Task
I'd like the records transcribed exactly, leaving the images out.

[Saved data entries]
_ _ _ _ _

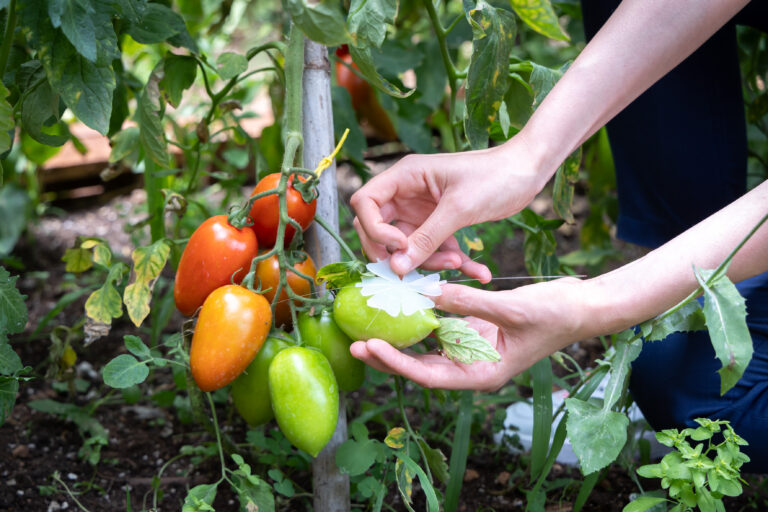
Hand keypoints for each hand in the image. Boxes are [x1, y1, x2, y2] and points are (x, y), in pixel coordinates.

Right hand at [350, 137, 547, 278]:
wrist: (529, 171)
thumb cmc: (496, 176)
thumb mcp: (459, 209)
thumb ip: (427, 239)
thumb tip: (397, 269)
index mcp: (405, 177)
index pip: (365, 202)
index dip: (374, 229)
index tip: (400, 247)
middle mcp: (408, 193)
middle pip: (380, 229)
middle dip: (398, 253)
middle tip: (416, 268)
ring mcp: (423, 210)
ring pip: (408, 246)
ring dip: (430, 260)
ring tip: (459, 260)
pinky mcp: (441, 224)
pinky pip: (435, 249)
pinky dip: (452, 261)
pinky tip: (478, 271)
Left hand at [350, 279, 585, 390]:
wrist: (583, 307)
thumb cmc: (556, 315)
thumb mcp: (512, 308)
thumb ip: (470, 302)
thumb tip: (431, 293)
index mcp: (482, 374)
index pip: (431, 375)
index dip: (399, 363)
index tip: (372, 348)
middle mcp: (472, 365)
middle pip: (421, 365)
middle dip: (389, 356)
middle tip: (355, 342)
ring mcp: (472, 347)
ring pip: (427, 346)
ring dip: (401, 337)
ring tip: (368, 325)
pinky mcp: (474, 328)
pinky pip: (442, 325)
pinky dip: (422, 316)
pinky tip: (402, 304)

_ _ _ _ _

Your response
Hand keypoints for each hand in the image. Boxes are [x1, y1, x2, y2] and points are (x, y), in pixel coordinates.

Right hand at [350, 137, 547, 278]:
wrist: (529, 171)
thumb cmc: (496, 176)
thumb mcp: (459, 209)
thumb ip: (427, 239)
thumb tip: (397, 269)
index mcp: (405, 177)
index pip: (365, 202)
index dip: (374, 229)
index tip: (400, 247)
middle mcp: (408, 193)
middle pip: (380, 229)
middle dip: (398, 253)
middle tip: (416, 268)
ring mcp: (423, 210)
ring pip: (408, 246)
ring dip: (430, 260)
ring tip: (459, 260)
pinky mcp: (441, 224)
pinky pip: (435, 249)
pinky dip: (452, 261)
pinky tip: (478, 271)
Left hand at [350, 279, 585, 390]:
wrist: (583, 307)
thumb cmc: (556, 315)
thumb mcp: (512, 308)
thumb ip: (470, 302)
thumb tip: (431, 293)
index mcp: (482, 374)
index pip: (431, 375)
index dip: (399, 363)
index tip: (372, 348)
middle mcp: (472, 365)
middle pip: (421, 365)
middle dip: (389, 356)
middle tip: (355, 342)
ring mcp: (472, 347)
ring pip: (427, 346)
ring dip: (401, 337)
ring tip: (368, 325)
pinky mcp: (474, 328)
pinky pip: (442, 325)
pinky dip: (422, 316)
pinky tip: (402, 304)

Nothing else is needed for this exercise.